Saved data entries
※ ※ ※

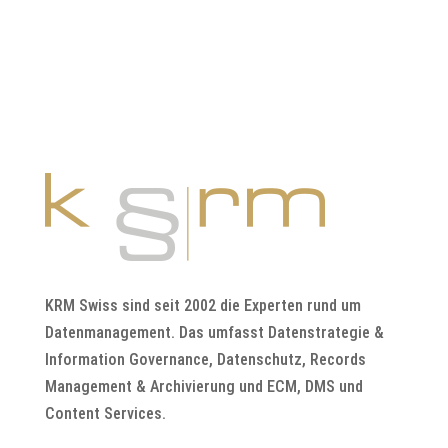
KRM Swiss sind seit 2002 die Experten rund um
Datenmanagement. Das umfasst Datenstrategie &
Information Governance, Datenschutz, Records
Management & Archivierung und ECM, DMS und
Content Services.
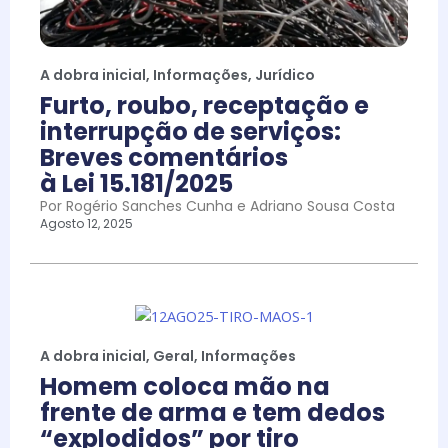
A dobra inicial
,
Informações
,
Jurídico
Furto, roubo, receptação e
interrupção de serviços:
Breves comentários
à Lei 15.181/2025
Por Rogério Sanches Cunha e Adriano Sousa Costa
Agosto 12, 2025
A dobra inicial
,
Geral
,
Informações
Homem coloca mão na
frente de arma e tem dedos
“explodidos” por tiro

※ ※ ※

## Assignment:
Once the line containing "Information Governance, Datenschutz, Records" is found, write out exactly that line and each line after it through the end of the entries, omitting pictures.

## Task output:
Information Governance, Datenschutz, Records
Management & Archivierung und ECM, DMS und
Content Services.
A dobra inicial
,
Informações
,
Jurídico
Furto, roubo, receptação e
interrupção de serviços:
Breves comentários
à Lei 15.181/2025
Por Rogério Sanches Cunha e Adriano Sousa Costa
Agosto 12, 2025
A dobra inicial
,
Geral
,
Informações
Homem coloca mão na
frente de arma e tem dedos
“explodidos” por tiro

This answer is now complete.